The property thing has been hugely exciting; very tiring and far more time-consuming than we ever imagined, but our house is slowly becoming the home we have always wanted. As a byproduct of this purchase, we have also become rather obsessed with the myriad of home renovation shows on TV – most being reference points of how not to achieve your ‘dream home’. The one exception is the BBC’s 100K House: Tricks of the Trade fronted by Kieran Long and Piers Taylor. These two offer architectural and design advice to individuals who have very limited budgets. What the show illustrates is that a small budget need not mean compromising architectural design integrity as is so often the case in builder led projects. The budget restraint forces clients to consider out of the ordinary construction techniques not usually associated with domestic architecture, and budget materials not intended for finishing in order to achieve their goals.

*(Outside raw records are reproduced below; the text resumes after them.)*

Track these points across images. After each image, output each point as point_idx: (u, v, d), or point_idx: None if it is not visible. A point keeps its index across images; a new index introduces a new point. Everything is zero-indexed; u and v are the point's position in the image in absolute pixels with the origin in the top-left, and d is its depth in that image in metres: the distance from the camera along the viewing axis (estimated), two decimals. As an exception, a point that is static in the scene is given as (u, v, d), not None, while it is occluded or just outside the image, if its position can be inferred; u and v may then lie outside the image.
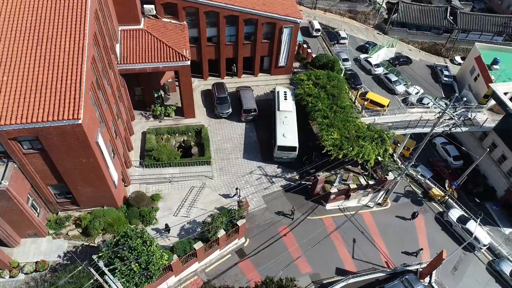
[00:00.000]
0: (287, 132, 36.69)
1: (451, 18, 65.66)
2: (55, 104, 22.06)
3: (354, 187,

This approach requires the client to be open minded enough to consider the creative solutions offered by the architects. While usually skeptical to begin with, clients are usually overwhelmed by the extraordinary beauty and integrity of the finished product.

The reason for this preamble is that I think this is true of much live music at the moment. Many big name groups are churning out the same repertoire year after year in order to get bums-on-seats. Festival brochures are full of tried and tested shows – there are few risks being taken for fear of the financial consequences. These groups are the building equivalent of the huge builder/developers building bland identikit houses that are not fit for modern living and yet continue to make profits by doing so. There are very few groups who are willing to go out on a limb and push the boundaries of performance and repertoire, and challenge the perceptions of their audience – they’re afraid of alienating that potential long-term subscriber. This seems to me to be rather patronising. As with the 100K House, the audience just needs to be coaxed into a slightly different way of thinking about music by a professional whom they trust, and they will no doubt be surprised and delighted by the beautiful, if sometimes challenging, results.

This risk averse approach does not seem to be the case in Europe. I have said before that while visiting Holland, I have been struck by the lack of embarrassment surround culture and the pushing of boundaries within this. The architecture analogy continues to be useful here too. While there is certainly a vernacular that makes domestic architecture typically Dutch, it is rare that you are confronted with huge populations of the same house. Where additions have been made, these are often in a contrasting and exciting style, usually with a nod to the history of the building it is enhancing, but with a radical look to the now and beyond. Historic buildings are adapted for a modern lifestyle too with little National Trust mentality in sight.

It is against this backdrop that I have been having some rather exciting conversations with a collective of singers about creating a new group – a flexible group who will not be afraid to embrace the indie band mentality of getting music out there, and of collaborating with other interesting creatives. We will likely visit the music of the past, and will certainly explore the new, but hope to present it in a way that is relevant to the needs and lifestyles of a modern audience. There is much still to explore, but the ideals of the group are aligned in such a way that this could be a very exciting project. Watch this space!